Document extract:
Re: Questions about any Would-Be AGI

From: Eliezer S. Yudkowsky (
Date: Tue May 21 2002 - 13:14:03 MDT

Stephen Reed wrote:
> On Tue, 21 May 2002, Eliezer S. Yudkowsky wrote:
> > If you stripped away all the English names from all AI content and replaced
> > them with randomly generated strings, so that the AI could no longer handle
> > human-supplied problems and human-supplied data which required
> > identification or invocation of concepts by English name, what capabilities
> > would the AI still possess?
> Could you clarify a bit in light of how Cyc handles term names? In Cyc,
> to allow easy renames, the term name is not the identity of the term, it
> is merely an attribute. The Cyc term identity is a GUID (128-bit
> universally unique id) generated by the operating system upon term
> creation.

In this case, the conceptual experiment I describe above would leave the
GUID constant and replacing the term name with a randomly generated string.
Scrambling the GUIDs is not something that any mind could be expected to

> We have considered an internal test, what we call the GENSYM
> test, that follows your outline:
> Take a term, replace its name with a GENSYM (sequentially numbered
> meaningless string), and with its comment hidden, try to identify the
> concept. We would also hide the English words that lexify the term.

If you perform this test on only one term at a time, so that you're trying
to identify an unnamed concept by its relation to other English terms, then
this may uncover interesting ambiguities in the description language. If
Cyc can do it successfully, I think that would show that a Cyc's-eye-view is
sufficient to say something important about how the strings that humans use
are related to each other, but it doesn't necessarily show, in itself, that
a Cyc's-eye-view includes the meaning behind the strings. Of course, some
GOFAI philosophers are famous for insisting that the relations between words
constitute the whole of any one word's meaning, but as you know, I think
that the perceptual patterns invoked by words also have something to do with

> If we went beyond this test in Cyc, and replaced all the concept names
> with random strings, but kept the lexical information, then Cyc would
> operate fine. In that the Knowledge Entry and Query tools based on the
> lexicon would still function. But if the lexical information were
> removed, then you would be unable to easily work with Cyc, but would have
> to reconstruct a mental model of the concept hierarcy from the top down.

Entries provided:
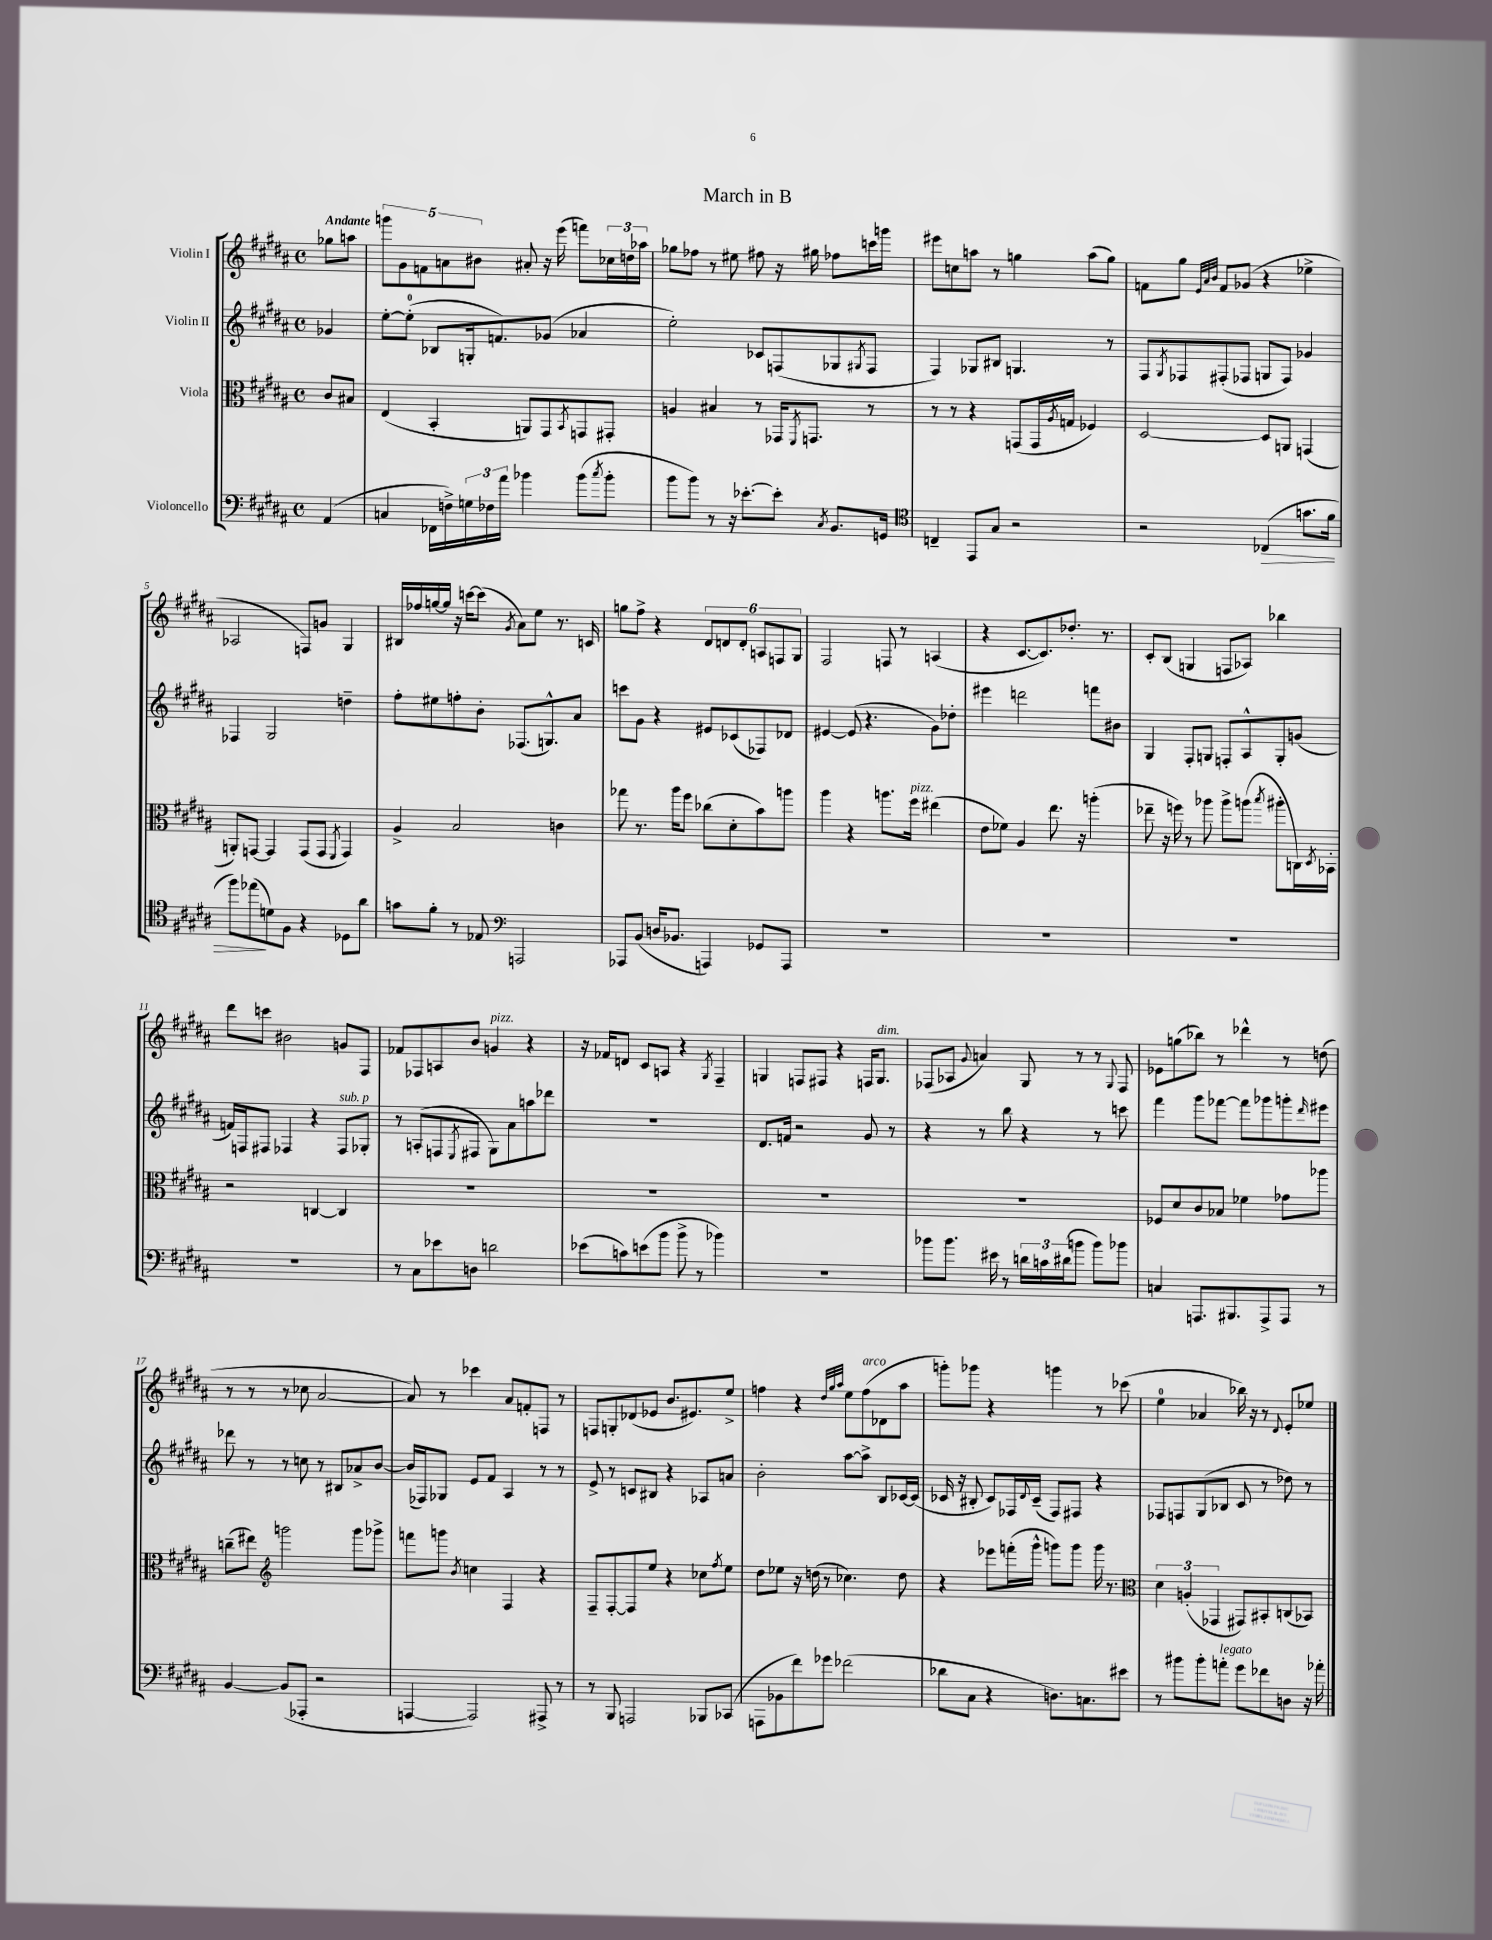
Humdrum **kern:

**kern	**kern	**kern	**kern
*staff4	*staff3	*staff2	*staff1
*clefF4	*clefC3	*clefG2	*clefG2
*k[f#c#g#d#a#]	*k[f#c#g#d#a#]	*k[f#c#g#d#a#]	*k[f#c#g#d#a#]
*M4/4	*M4/4	*M4/4	*M4/4
*met(c)	*met(c)	*met(c)	*met(c)
(4AA#	8c#	4g-	8gg-
.	8B#	.	8aa
=	=	=	=
4C	(4E	[8ee'	10ggg
.	.	.	10g#
.	.	(8ee']	.
.	.	.	10f
16FF-	4BB'	8B-	.
.	.	.	10a
16F^)	.	.	.
24G	.	16G'	.
.	.	.	10b#
24F-	.	.	.
.	.	8.f)	.
24a#	.	.	.
4b-	8AA)	.	8a#'
.	8GG#	(8g-	16r
.	.	.	(16eee
.	8qBB	.	.
(8b-	8GG	4a-	8fff)
8qcc#	.	.	.
8b-'	8GG#'	.	24cc-
.	.	.	24dd
.	.	.	24aa-
=	=	=	=
8b	4A	2ee')	8gg-
8b)	.	.	8ff-
8r	4B#	.	8r
16r	.	.	8ee#
[8.e-'	.	.	.
.	8r	8c-	8ff#
8e-']	16GG-	(8F	16r
.	8qFF#	.	.
.	8.GG	.	16gg#
8qC#	.	.	.
8.BB	.	8G-	8ff-
.	.	8qG#	.
.	8r	8F	16ccc
16GG	.	.	16ggg
=	=	=	=
*clefC4	*	*	*
4C~	8r	4F#)	8eee#
.	8r	.	8cc
8EE	4r	8G-	8aa
8G#	.	8B#	8r
2r	(8GG	4.G	4gg
.	16GG	.	.
.	8qA#	.	.
.	16G	.	.
.	4F-)	.	(8aa
.	.	8r	8gg)
=	=	=	=
2r	[2D#	8F#	8f
.	.	8qG#	.
.	.	8F-	8gg#
.	.	.	32qqe
.	.	.	32qqa#
.	.	.	32qqb
.	.	(8F#'	8f
.	.	8F-	(8g-
(4C-	8D#]	8G	4r
.	8AA	8F-)	.
8.g	(4GG	4g-	4ee-^
16f#	.	.	.
=	=	=	=
8ff#)	8AA')	4F-	2A-
(8ee-	[8GG	.	.
8d)	4GG]	2G#	.
8F#	.	.	.
4r	(8GG	.	8F)
.	8GG	.	8g
.	8qFF#	.	.
8D-	4GG)	4dd~	4G#
8a#	.	.	.
=	=	=	=
8g	4A#^	8ff#'	16B#
.	.	.	16ff-
8f#'	.	8ee#	[16gg
.	.	.	16gg]
8r	2B	8ff'	16r
.	.	.	[16ccc
8E-	.	8b'	(8ccc]
*clefF4	*	*	*
.	.	.	8qg#
2AAA	.	(8.F-	8a#)
.	.	.	8ee
.	.	8.G^^)	.
.	4c	.	8.r
.	.	8a#	.
.	.	.	16c
=	=	=	=
8AAA-	8gg-	8ccc	8gg
(8BB	8.r	8g#	8ff#^
16D	.	4r	4r
8.BB-	16aa#	.	.
.	8ff#	.	.
4AAA)	(8cc-	8e#	12d#
.	.	.	12d
.	8d#'	(8c-	.
.	.	.	12d'
8GG-	8b)	8F-)	12A
.	.	.	12F
8AAA	8aa	8d-	.
.	.	.	12G#
=	=	=	=
1r	4aa#	[4e#	2F#
.	4r	(8e#]	.
.	.	4.r	.
.	8.aa	.	8F
.	.	.	8r
.	16ff#	.	.
.	(4ee#	8g#)	(4A
.	.	8dd-'	.
=	=	=	=
1r	8e	4eee#	4r
.	8f-)	.	.
.	4A#	2ddd	[8.c#
.	.	.	8.c#])
.	8.ee	.	.
.	.	.	8.dd-'
.	16r	.	.
.	(4aa'	8fff	.
.	.	.	8.r
.	.	8b#	.
=	=	=	=
1r	8ee-~	4G#	8c#'
.	16r	.	(8B
.	16ff)	.	.
.	8r	8F#'	4G
.	8aa-	8G	.
.	8aa-^	8F'	8F
.	(8aa	8A#^^	8A-)
.	8qbb	.	.
.	8aa#'	8G'	4bb-
.	16C)	(8g	.
.	8qD#	.	.
.	16BB-'	.	.
=	=	=	=
1r	2r	16f)	8ddd#
.	.	16F	.
.	.	8F#	8ccc
.	.	4F-	2b#
.	[4C	4r	.
.	4C]	8F-	8g
.	.	8G-'	8F#
=	=	=	=
8r	1r	8r	8f-
8C#	.	(8A'	8F-
8e-	.	8F	8A
.	.	8qE	.
8D	.	8F#	8b
2d	.	8G#)	4g
.	.	8a#	.
.	.	8aa	4r
.	.	8ddd-	.
=	=	=	=
(8e-	1r	1r	16r
.	.	.	16f-
8c)	.	.	8d
(8e	.	.	8c#
8b	.	.	8A
8b^	.	.	4r
8r	.	.	.
.	.	.	8qG#
4b-)	.	.	4F#~
=	=	=	=
1r	1r	8.d#	4G
.	.	16f	.
.	.	2r	8F
.	.	.	8F#
.	.	.	4r
.	.	8g#	16F
.	.	.	8.G
.	.	8r	.
=	=	=	=
8b-	1r	4r	(8F-
8.b-	.	.	8A-
.	.	.	8qqg#
.	.	8r	4a)
16e#	.	.	.
8r	.	8bb	.
24d	.	4r	8G#
24c	.	.	.
(24d#	.	.	.
8b	.	.	8r
8b)	.	8r	8r
.	.	.	8qqG#
8b-	.	8ccc	8F-
=	=	=	=
4C	8F-	4fff#	8e-
.	8d#	.	(8gg
8.AAA	8c#	8ggg#	8bb-)
.	8B-	[8fff-	8r
8.BBB#	.	.	.
.	4f-	8fff-]	4ddd-^^
8AAA^	.	8ggg-	.
8AAA	8g-	8ggg'	8r
.	.	16qqddd#	.
8r	8aa-	8eee#	(8dd
=	=	=	=
[4BB	(8cc~	8ddd-	8r
.	8ee#)	8r	8r
*	*clefG2	*	*
(8BB]	2ggg	8r	8r
8AAA-'	.	8cc	8cc-
2r	.	8r	[2a#
.	.	8B#	.
.	8ggg	8a-^	.
.	8ggg-^	[8b	.
=	=	=	=
[4AAA	8fff	(16b]	8a#])
.	.	16F-)	.
.	8ggg	8G-	8r
.	8qb	.	.
2AAA])	4cc	8e	4ccc-
.	.	8f#	.
.	4F#	4A#	8a#
.	.	.	8f'
8AAA#^	4r	8r	8F
8r	.	8r	8r
=	=	=	=
8r	8F#~	8e^	8F
8BBB	[8F#'	8r	8G'
2AAA	8F#]	8c	(8d-
.	8ee	8B#	8e-
.	4r	4r	8.b
.	.	.	8.e#)
8BBB-	8cc-	8A-	.
.	8qff#	.	.
(8CC-	8ee	8a	8ee^
=	=	=	=
8AAA	8dd#	2b'	4ff
8BB-	8ee-	.	.
8f#)	16r	.	4r
.	(16dd	.	.
8g-	8r	.	.
.	.	.	32qqdd#
.	.	.	32qqgg#
.	.	.	32qqaa#
(2f-	4.cc-)	[8aa#	8ee
.	.	8aa#^]	(8ff
.	.	8B	8d-
.	8dd	[16c-	8aa#
.	.	(16c-]	.
=	=	=	=
8d-	4r	16c-	8ggg')
.	.	16r	.
8C#	.	8B#'	8ggg-
4r	8eee-	8c-)	4r
.	(16fff'	16F-	.
.	.	8qqd#	.
.	16ggg#^^	(16c-~	.
8.D)	8ggg)	8F-)	4ggg
.	8ggg	8F#	.
8.C	.	.	.
.	16ggg	4r	8r
.	8.r	.	.
8e#	.	.	(8ccc-
=	=	=	=
*	*clefC3	*	*
8r	6d#	8F-	4ee
8b#	.	8F	.
.	(6A'	.	.
8b#'	.	(8G#	4a-
.	6GG-	.	.
8a'	.	8B-	.
8g#	8GG#)	8c#	16bb-)
.	.	.	16r
8f-	8BB#'	8r	8r
.	.	.	8qqd#
8D	(8C	8dd-)	8e'
16r	8BB-)	8r	8ee-
16a-'	.	.	.
==	==	==	==
*-	*-	*-	*-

Tasks to perform:
**a)** Copy the passage of the mailing-list post about Cyc term names from "Scrambling the GUIDs" to "lexify the term.".
**b)** Write the next part of the mailing-list post about Cyc term names, starting after its final sentence.

Responses in order:
**a)**
Scrambling the GUIDs is not something that any mind could be expected to

> We have considered an internal test, what we call the GENSYM
> test, that follows your outline:
> Take a term, replace its name with a GENSYM (sequentially numbered
> meaningless string), and with its comment hidden, try to identify the
> concept. We would also hide the English words that lexify the term.

**b)**
The question is whether the concept hierarchy would be reconstructable at
all. I think that if an AI has perceptual concepts, then you would be able
to rapidly identify individual words in those modalities that the AI
possessed through the usual method of showing the AI a picture, or running
the AI through an experience, and then seeing what concept the AI used to
label it. I also think that being able to reconstruct a scrambled concept
net, in this way, is a necessary condition for saying that the AI possesses
knowledge about the concept behind the word, and not just knowledge about
how the word is likely to be used in proximity to other words.

It's been a few years now since I read up on Cyc and CycL, but I remember
thinking at the time that the reflective portions of the ontology, and
perhaps things like "verb", "follows temporally" and "five", would probably
be the portions of the concept network that could be reconstructed following
a global scramble. I think that from a Cyc's-eye-view, Cyc may know
something about the grammatical structure of English strings; it knows which
English strings are synonyms for English strings, and which English strings
are properties of English strings that describe categories, and which
English strings denote events that cause events denoted by other English
strings to occur, and so on, but it doesn't have any idea which events and
categories the English strings correspond to.

Thus, I think that for AI in general and Cyc in particular, the global
scramble thought experiment does say something critical about which concepts
are anchored independently of their term names. I will confess to being
something of a Cyc skeptic because I think that concepts which lack such
independent anchoring are not real knowledge. If I had to pick an
incremental direction for Cyc (as opposed to a complete philosophical
revision), I think it would be focusing on those Cyc concepts that can be
grounded in the complex data of Cyc's internals - i.e., teaching Cyc
perceptual concepts for its own internals.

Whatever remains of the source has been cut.